Some 70 young women and men participated, joined on Saturday by Israelis from activist organizations like Ta’ayush. Because of the demolition threat, Susiya has become a symbol of anti-occupation work and supporters of the boycott against Israeli products made in settlements. A few weeks ago Susiya hosted representatives of the European Union in the same tent where All That’s Left is meeting this week.
A road used by the village is badly damaged. Initially the young activists believed that they could bring construction materials and equipment and pave the road properly. More seasoned activists from the village and from Israel were able to help them better channel their energy and enthusiasm. It is important to face the reality of the situation and abandon the assumptions you bring with you, both about tangible matters like building roads and intangible matters like how to help.
A group of them are indeed working on the road. While the several truckloads of materials necessary to do the job would never make it past the checkpoint, filling holes in a road is itself a good idea for a group of twenty-somethings. This work accommodates any speed, any level of skill and any size group, by itself or with any number of other activists. The cheerful but serious sounds of their discussions give the occasion the feeling of an oppositional answer to Taglit-Birthright, free ten-day trips whose aim is to encourage young Jews to identify with Israel and later to marry other Jews. By the following week it is Ramadan, and road work is something activists can do without supervision or help. So, for a few more weeks, Ta’ayush volunteers will continue working on the road.

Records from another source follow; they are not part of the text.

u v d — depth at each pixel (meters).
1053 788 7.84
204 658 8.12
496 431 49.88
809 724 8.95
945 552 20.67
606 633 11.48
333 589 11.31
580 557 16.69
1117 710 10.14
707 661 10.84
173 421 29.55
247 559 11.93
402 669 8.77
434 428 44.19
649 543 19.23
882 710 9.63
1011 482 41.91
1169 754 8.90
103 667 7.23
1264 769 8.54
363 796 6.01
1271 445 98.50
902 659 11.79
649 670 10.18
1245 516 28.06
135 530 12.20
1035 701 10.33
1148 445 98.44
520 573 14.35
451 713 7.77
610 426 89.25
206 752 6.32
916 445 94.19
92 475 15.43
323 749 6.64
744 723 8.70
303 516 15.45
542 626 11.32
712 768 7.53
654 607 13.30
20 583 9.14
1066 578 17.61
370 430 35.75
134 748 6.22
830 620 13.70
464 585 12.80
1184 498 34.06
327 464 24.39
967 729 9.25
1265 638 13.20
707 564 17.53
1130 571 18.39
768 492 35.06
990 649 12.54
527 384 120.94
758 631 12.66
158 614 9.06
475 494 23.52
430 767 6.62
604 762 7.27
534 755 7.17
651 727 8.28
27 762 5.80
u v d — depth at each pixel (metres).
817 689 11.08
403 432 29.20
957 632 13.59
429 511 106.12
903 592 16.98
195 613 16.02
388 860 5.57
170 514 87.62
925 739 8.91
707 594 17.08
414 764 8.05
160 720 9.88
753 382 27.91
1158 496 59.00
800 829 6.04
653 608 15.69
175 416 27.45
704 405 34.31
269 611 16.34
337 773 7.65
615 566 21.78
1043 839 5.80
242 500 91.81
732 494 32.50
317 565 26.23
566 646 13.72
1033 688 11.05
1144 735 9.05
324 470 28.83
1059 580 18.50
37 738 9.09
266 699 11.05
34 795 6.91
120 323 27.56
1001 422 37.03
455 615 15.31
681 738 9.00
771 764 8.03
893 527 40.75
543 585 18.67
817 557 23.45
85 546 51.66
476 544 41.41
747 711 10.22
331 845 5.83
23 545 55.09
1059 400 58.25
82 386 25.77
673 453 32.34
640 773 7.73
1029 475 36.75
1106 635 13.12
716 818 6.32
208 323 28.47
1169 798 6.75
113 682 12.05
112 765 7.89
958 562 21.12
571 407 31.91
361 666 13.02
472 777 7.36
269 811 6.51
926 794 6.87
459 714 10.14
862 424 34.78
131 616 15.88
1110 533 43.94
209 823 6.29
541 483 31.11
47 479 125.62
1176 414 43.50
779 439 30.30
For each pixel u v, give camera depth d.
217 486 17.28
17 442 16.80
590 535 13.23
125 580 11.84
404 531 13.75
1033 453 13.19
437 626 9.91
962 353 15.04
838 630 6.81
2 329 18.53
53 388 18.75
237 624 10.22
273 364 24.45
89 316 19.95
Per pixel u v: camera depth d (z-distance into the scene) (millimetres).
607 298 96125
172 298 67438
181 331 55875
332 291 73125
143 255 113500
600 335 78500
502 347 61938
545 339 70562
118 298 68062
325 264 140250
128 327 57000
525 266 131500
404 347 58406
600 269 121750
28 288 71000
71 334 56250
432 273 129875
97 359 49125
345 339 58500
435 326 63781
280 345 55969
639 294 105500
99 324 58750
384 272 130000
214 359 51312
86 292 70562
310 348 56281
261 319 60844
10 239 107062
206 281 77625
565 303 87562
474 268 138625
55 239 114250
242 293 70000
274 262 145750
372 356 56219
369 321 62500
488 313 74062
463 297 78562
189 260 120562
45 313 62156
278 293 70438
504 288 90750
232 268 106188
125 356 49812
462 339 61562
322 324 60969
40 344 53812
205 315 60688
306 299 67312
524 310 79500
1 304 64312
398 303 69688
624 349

Here, where it is forbidden to bring in materials or machinery, it can take an infinite amount of time to quarry rocks and fill holes first with large rocks, then smaller,
and collect dirt to cover the rocks.
Feet and vehicles finish the task.
Not that there is really any danger of finishing.
Some of worst parts of the the road are too near a settlement even to think about working there.
So while it is certainly helpful to fill some holes and smooth out some of the deep pits in the road, the road work is really a sign – like one that members of All That’s Left are painting back in the village.
The work is a more beautiful sign, certainly. After all, quarrying can be photogenic. For all appearances this is a group of Halutzim, Zionist pioneers, clearing the land.
Halutzim and even Birthright trips are frequent themes in All That’s Left’s website, Facebook page, and blog where members post photographs of themselves at work, contribute accounts of their experiences as young activists and perhaps recruit more members.
Activists young and old need an imaginative vision of our work. Our visions differ one from another, but all have in common that they help us to avoid looking at the road and the insurmountable task of fixing it. When I ask fellow volunteers where this road leads, one person answers: the road leads to hope. No, answers another, the road leads to despair.
The road leads to Yatta, the nearest city. It is one of two roads that the inhabitants of Susiya can take to reach the city with their goods and shopping baskets. The goal is to help them get there.
The goal is also to keep them away from Yatta. The demolition order against Susiya is contested, but in May a judge on the Supreme Court refused to stay the demolition in advance of the hearing in August. Many in the government, the nearby settlement, and the Civil Administration are set on demolishing the houses and forcing the residents of Susiya to move. They hope to send them to Yatta, whose inhabitants already have to deal with overcrowding, serious problems in infrastructure and in the areas of education, employment and healthcare, as well as lack of access to their land and their crops. To add 340 residents of Susiya to this mix is unlikely to improve conditions.
Surely when local Palestinians see us working on the road, they look past the activists and see their threatened homes, in Bi’r al-‘Id, perched below the road in “Firing Zone 918” or beyond, in Susiya.
Surely the settlers also see, although to avoid their notice is important to the activists. If they do happen by, however, or look from their windows, settlers may see a slight delay in their plans to expand the settlements. They may see well-meaning do-gooders who do not understand the complexity of the situation. Some of them may see traitors and foreign agitators. Thankfully, no settlers come to disturb us today.
Some watchers have power, but while we can see them, we do not know what they see. We know only that they have not yet carried out the demolition orders.
Filling holes in a road, then, is a detour, though a necessary one, immediate help for people where long range help remains out of reach. It is also a medium, like photography, through which the occupation and its injustices are made visible. Photography itself offers another layer through which such actions are filtered. It can help turn the tiny village of Susya into a microcosm of the occupation, hopefully for dissemination by news and social media.
When volunteers stop to watch themselves filling holes in the road, they see hope or despair or more likely they see both.